Ancient woodlands are wooded landscapes home to assemblages of particular species relevant to their locale (trees and wildflowers, fungi, invertebrates) that have been on maps since the year 1600. Their soils are rich in fungi and invertebrates, ecosystems that have developed over a very long time.
So is it possible to remove this landscape and put it somewhere else?
HS2 has been trying. They have been moving soil and, apparently, in some cases trees. This method says so much about our relationship with landscapes today – we can just move things around like pieces of Lego, and surely everything will be fine?
In my view, the equivalent of this is wheeling a patient out of a hospital and leaving them in the car park. ‘There you go,’ the doctors might say. ‘Consider yourself replanted.’
It’s like taking the Mona Lisa and chucking it into the sea.
To some ecologists it’s just beyond belief.

What is so problematic about this rail expert’s statement, beyond the obvious? It’s greenwashing from people, intentional or not, who profit from development of ancient woodland, or who think their expertise in one area allows them free reign elsewhere. I’m sure there are housebuilders out there lamenting environmentalists who think they are also experts in constructing properties.
This kind of greenwashing is a green light for bad planning, dodgy development and accelerated destruction of England’s already depleted wild and natural places. I think it’s important to challenge it when it does rear its head. Once an ancient woodland and all its wildlife and heritage is gone, it’s not coming back.
Thanks for reading.
This is so true, Daniel. 200 year-old oaks are cut down and replaced with saplings of a different species, on the basis that this is ‘like-for-like’. There is so much greenwashing about that we have to be on our guard for it when it crops up. The definition of an ancient woodland is one that has existed since at least 1600. A few trees do not an ancient woodland make!
Quite right – politicians and planners need to remember that our countryside is a non-renewable resource.
Would you mind if I reblog that please?
Go for it. Thanks John.
Thank you and hopefully on now.
Thanks John – which blog is it on?
On Country Ways at https://countryways569333284.wordpress.com/
Quite right – of course you can’t transplant an ancient woodland. It’s the ancientness of the old trees in that location and the fact that they’ve been like that for many, many years, which produces the valuable ecosystem within in!
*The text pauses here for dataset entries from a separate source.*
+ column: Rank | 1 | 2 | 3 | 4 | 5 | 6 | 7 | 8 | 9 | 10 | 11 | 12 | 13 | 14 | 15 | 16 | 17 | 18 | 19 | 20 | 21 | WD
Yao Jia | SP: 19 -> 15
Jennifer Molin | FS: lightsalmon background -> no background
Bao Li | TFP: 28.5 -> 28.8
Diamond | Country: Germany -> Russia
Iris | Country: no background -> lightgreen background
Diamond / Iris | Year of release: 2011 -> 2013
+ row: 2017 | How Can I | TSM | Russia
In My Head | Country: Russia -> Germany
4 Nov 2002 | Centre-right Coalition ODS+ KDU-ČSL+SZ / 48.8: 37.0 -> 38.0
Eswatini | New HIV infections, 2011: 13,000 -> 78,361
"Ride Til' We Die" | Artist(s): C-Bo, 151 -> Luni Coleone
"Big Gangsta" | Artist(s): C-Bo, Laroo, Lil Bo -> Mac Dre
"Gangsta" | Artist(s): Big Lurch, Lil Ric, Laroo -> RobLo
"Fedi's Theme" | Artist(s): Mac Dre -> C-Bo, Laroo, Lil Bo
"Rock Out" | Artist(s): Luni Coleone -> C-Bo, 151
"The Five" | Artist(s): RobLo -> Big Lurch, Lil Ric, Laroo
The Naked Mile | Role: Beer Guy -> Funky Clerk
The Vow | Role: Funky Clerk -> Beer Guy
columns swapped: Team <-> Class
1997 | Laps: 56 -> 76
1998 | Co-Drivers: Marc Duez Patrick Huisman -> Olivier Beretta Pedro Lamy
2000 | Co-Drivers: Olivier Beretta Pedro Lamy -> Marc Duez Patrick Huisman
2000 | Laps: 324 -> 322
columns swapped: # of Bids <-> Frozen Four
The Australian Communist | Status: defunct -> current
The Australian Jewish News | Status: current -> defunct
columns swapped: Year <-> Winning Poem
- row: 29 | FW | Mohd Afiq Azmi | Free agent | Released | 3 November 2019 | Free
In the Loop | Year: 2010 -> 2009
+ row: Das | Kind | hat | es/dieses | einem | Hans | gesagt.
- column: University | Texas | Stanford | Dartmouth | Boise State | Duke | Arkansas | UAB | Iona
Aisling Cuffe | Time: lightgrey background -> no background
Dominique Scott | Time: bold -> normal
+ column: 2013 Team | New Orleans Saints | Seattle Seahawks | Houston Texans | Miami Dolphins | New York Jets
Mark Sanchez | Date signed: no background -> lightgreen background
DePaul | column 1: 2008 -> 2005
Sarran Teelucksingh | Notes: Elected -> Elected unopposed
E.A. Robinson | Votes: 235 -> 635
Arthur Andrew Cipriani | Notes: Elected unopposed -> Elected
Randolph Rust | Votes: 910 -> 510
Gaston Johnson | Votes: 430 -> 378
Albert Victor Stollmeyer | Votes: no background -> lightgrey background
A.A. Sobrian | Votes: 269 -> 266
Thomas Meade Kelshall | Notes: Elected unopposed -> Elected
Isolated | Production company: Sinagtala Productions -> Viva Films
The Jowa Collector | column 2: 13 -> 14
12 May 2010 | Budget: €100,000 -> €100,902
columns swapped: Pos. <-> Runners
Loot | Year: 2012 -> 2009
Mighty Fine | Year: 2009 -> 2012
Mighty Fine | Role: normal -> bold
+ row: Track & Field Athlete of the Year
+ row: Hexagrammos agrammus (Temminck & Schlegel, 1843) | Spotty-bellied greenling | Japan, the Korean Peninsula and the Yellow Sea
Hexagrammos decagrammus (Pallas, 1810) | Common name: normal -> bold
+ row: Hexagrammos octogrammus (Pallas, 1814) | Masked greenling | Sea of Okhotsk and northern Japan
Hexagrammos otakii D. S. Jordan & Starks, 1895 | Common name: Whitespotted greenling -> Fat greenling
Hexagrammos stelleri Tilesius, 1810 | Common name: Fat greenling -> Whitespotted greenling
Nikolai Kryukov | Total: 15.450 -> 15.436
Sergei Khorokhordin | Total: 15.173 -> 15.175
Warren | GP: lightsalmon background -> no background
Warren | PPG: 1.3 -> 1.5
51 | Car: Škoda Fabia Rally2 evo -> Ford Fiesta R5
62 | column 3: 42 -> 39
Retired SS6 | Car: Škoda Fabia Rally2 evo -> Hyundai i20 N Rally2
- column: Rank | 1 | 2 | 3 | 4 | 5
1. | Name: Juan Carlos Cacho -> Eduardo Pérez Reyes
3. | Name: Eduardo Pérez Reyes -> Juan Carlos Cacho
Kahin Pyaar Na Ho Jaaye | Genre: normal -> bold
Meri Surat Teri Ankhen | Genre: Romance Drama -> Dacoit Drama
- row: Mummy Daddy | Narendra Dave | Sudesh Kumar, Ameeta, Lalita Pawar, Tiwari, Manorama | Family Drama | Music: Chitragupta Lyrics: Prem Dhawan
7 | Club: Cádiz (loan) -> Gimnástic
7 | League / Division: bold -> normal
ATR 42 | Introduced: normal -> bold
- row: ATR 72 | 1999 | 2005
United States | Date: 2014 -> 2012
It’s an absolutely ridiculous proposition. They’d need to shift everything – all or nothing.
Well said. This bloke displays a clear and total ignorance of what an ancient woodland is. I’m not an expert, but as a lover of nature and woodlands I’ve taken the trouble to read and learn as much as I can, and this twerp should have done the same before he made a fool of himself on national radio. There’s far too much ‘greenwashing’ going on now.
In some cases, it is necessary to transplanting natural trees in another place. Certainly, it is better to move the trees located in the reservoir of a dam to another place that needs it, which can be an ancient woodland or a park, instead of cutting them.
Capability Brown devised a system for transplanting mature trees 250 years ago. We are much further on in our understanding of ancient habitats. Although it is likely that excavating and moving areas of ancient woodland wood cause significant damage to roots and soil biom/structure. I don’t believe it to be impossible. Winter excavation during the deciduous dormant period would be best for the trees. However, one has to take into account hibernating fauna. This could be mitigated by a preparation and capture process of the most vulnerable and a tree by tree assessment. Although mature trees have deep roots, most of the flora inhabits quite a shallow mat of topsoil.
The question is, is it possible. I think the answer is yes, it would be an enormous task and novel equipment would likely be needed. The issue as always is cost and this is likely to be the limiting factor. It depends where your priorities lay.